4. Disputes over attribution and substance: competing perspectives
Independent outlets and analysts question the degree to which these were durable peace settlements versus interim or tenuous arrangements; Foreign Policy and Just Security flagged that some agreements (e.g., DRC–Rwanda, Armenia–Azerbaijan) left violence and instability unaddressed or tied peace to economic/resource deals [14] [6]. European and Ukrainian officials expressed concern that the original 28‑point Ukraine draft was tilted toward Russian demands; U.S. officials countered that the plan was a “live document” refined with Kyiv’s input [11] [15]. Domestic political critics described the Ukraine proposal as a “surrender plan,” while the White House framed rapid negotiation as the path to ending the war [12] [3].
5. What the sources do and do not show about final, signed treaties
Available reporting shows public statements, White House fact sheets, and signings for some accords (e.g., a White House‑hosted Armenia–Azerbaijan joint declaration and White House fact sheets describing other pacts) and clear reporting that Ukraine had agreed to “core terms” of a U.S.‑backed framework [4] [7] [2]. However, sources also make clear that some deals were still being negotiated, required additional parties’ assent (notably Russia on Ukraine), or were described differently by outside analysts; whether every claimed agreement produced fully ratified, internationally binding treaties is not uniformly documented in these sources [3] [1] [6]. Available sources do not mention final ratification status for every listed agreement.

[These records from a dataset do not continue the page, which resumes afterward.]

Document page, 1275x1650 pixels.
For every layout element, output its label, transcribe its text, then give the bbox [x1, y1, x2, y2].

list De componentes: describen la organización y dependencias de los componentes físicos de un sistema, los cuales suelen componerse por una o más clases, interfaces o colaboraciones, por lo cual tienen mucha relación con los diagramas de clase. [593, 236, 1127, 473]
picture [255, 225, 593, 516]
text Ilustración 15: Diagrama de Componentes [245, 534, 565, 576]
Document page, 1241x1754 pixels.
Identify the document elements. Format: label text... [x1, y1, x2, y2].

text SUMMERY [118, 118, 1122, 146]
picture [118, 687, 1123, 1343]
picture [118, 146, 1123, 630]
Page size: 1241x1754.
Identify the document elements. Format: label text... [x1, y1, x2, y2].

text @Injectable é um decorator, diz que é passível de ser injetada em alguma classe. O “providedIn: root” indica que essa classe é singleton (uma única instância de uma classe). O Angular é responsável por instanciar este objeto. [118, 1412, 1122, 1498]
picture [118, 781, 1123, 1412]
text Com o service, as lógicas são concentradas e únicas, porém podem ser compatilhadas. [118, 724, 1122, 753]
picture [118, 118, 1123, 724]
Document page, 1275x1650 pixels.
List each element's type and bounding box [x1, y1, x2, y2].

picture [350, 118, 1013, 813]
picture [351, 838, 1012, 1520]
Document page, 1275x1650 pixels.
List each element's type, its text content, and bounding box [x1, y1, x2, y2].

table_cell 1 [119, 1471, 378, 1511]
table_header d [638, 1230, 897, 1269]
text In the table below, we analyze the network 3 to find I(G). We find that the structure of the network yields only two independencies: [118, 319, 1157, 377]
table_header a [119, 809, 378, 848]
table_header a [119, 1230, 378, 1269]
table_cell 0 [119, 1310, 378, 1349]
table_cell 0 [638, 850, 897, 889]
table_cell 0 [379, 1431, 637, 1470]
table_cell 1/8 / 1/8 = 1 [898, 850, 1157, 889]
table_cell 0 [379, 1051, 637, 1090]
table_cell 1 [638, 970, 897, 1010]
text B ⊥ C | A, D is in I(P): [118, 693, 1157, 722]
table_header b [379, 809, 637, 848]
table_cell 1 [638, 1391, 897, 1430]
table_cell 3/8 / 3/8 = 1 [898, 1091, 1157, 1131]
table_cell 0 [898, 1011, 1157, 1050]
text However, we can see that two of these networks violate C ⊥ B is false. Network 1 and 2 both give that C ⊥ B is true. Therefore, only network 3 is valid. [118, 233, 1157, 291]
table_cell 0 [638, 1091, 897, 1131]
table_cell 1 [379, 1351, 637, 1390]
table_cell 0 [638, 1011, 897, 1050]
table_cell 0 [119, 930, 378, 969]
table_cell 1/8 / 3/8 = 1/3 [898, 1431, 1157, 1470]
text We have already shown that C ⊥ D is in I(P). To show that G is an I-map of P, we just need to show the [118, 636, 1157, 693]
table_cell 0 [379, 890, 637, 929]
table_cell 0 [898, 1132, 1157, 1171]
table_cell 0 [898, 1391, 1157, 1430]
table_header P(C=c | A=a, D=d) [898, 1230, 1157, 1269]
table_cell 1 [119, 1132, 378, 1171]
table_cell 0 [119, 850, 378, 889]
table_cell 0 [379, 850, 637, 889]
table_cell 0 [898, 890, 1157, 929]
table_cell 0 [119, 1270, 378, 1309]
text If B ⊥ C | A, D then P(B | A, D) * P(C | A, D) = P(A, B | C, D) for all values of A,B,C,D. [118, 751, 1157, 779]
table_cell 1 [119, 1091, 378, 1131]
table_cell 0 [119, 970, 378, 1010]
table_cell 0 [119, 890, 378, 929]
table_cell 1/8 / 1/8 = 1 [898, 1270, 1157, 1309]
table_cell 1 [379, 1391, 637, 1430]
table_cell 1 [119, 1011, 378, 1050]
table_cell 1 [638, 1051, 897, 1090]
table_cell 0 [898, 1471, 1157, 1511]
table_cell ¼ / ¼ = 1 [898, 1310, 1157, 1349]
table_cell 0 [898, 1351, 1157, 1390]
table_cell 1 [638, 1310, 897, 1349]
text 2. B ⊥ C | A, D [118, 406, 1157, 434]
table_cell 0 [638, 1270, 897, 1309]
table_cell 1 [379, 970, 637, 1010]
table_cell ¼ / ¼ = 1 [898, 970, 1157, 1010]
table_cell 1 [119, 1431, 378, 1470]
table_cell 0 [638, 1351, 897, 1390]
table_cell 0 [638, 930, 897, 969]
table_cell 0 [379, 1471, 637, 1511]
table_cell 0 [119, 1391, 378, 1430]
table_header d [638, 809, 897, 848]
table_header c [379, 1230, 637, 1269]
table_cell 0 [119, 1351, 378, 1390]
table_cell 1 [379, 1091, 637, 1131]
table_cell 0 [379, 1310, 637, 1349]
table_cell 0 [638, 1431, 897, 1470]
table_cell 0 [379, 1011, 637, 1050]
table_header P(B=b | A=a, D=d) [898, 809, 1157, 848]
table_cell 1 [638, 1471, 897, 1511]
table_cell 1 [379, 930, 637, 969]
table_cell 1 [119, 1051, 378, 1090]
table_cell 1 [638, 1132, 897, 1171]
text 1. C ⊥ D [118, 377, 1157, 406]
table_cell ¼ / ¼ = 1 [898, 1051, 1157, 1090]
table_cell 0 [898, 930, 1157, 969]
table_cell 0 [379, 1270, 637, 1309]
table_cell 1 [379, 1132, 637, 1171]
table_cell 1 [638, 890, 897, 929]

6. Takeaway for readers: verified negotiators vs. contested claims
If you want a short checklist from current reporting: the administration’s principal named negotiators include Marco Rubio, Steve Witkoff, Daniel Driscoll, and Jared Kushner [3] [1] [9] [10]; the most documented diplomatic product under scrutiny is the Trump 28‑point Ukraine framework with reported Ukrainian acceptance of “core terms” [2] [3]. But independent analysts and some governments dispute the durability or balance of several deals, and several items remain politically contentious or unresolved in the available reporting [14] [11].